**YOUR INSTRUCTIONS:** Taking each line of the material below in turn, count those containing the string "const". Provide the number alone.

**RECORD EXCERPTS:**
=======
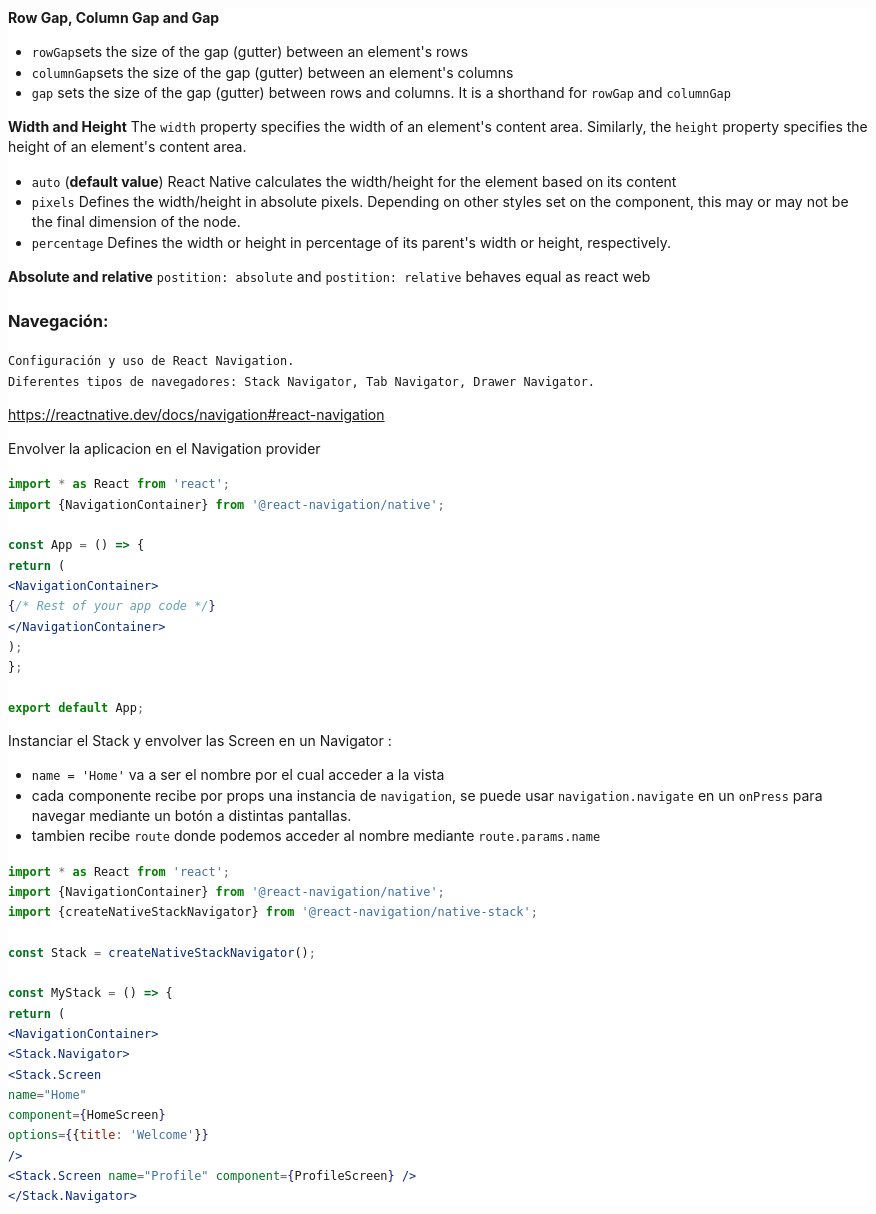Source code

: **Row Gap, Column Gap and Gap**
- `rowGap`sets the size of the gap (gutter) between an element's rows
- `columnGap`sets the size of the gap (gutter) between an element's columns
- `gap` sets the size of the gap (gutter) between rows and columns. It is a shorthand for `rowGap` and `columnGap`

**Width and Height**
The `width` property specifies the width of an element's content area. Similarly, the `height` property specifies the height of an element's content area.
- `auto` (**default value**) React Native calculates the width/height for the element based on its content
- `pixels` Defines the width/height in absolute pixels. Depending on other styles set on the component, this may or may not be the final dimension of the node.
- `percentage` Defines the width or height in percentage of its parent's width or height, respectively.

**Absolute and relative**
`postition: absolute` and `postition: relative` behaves equal as react web

### Navegación:

```
Configuración y uso de React Navigation.
Diferentes tipos de navegadores: Stack Navigator, Tab Navigator, Drawer Navigator.
```

https://reactnative.dev/docs/navigation#react-navigation

Envolver la aplicacion en el Navigation provider
```jsx
import * as React from 'react';  
import {NavigationContainer} from '@react-navigation/native';  
  
const App = () => {  
return (  
<NavigationContainer>  
{/* Rest of your app code */}  
</NavigationContainer>  
);  
};  
  
export default App;
```

Instanciar el Stack y envolver las Screen en un Navigator : 
- `name = 'Home'` va a ser el nombre por el cual acceder a la vista
- cada componente recibe por props una instancia de `navigation`, se puede usar `navigation.navigate` en un `onPress` para navegar mediante un botón a distintas pantallas.
- tambien recibe `route` donde podemos acceder al nombre mediante `route.params.name`
```jsx
import * as React from 'react';  
import {NavigationContainer} from '@react-navigation/native';  
import {createNativeStackNavigator} from '@react-navigation/native-stack';  
  
const Stack = createNativeStackNavigator();  
  
const MyStack = () => {  
return (  
<NavigationContainer>  
<Stack.Navigator>  
<Stack.Screen  
name="Home"  
component={HomeScreen}  
options={{title: 'Welcome'}}  
/>  
<Stack.Screen name="Profile" component={ProfileScreen} />  
</Stack.Navigator>  
```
=======
**THE ANSWER:** 3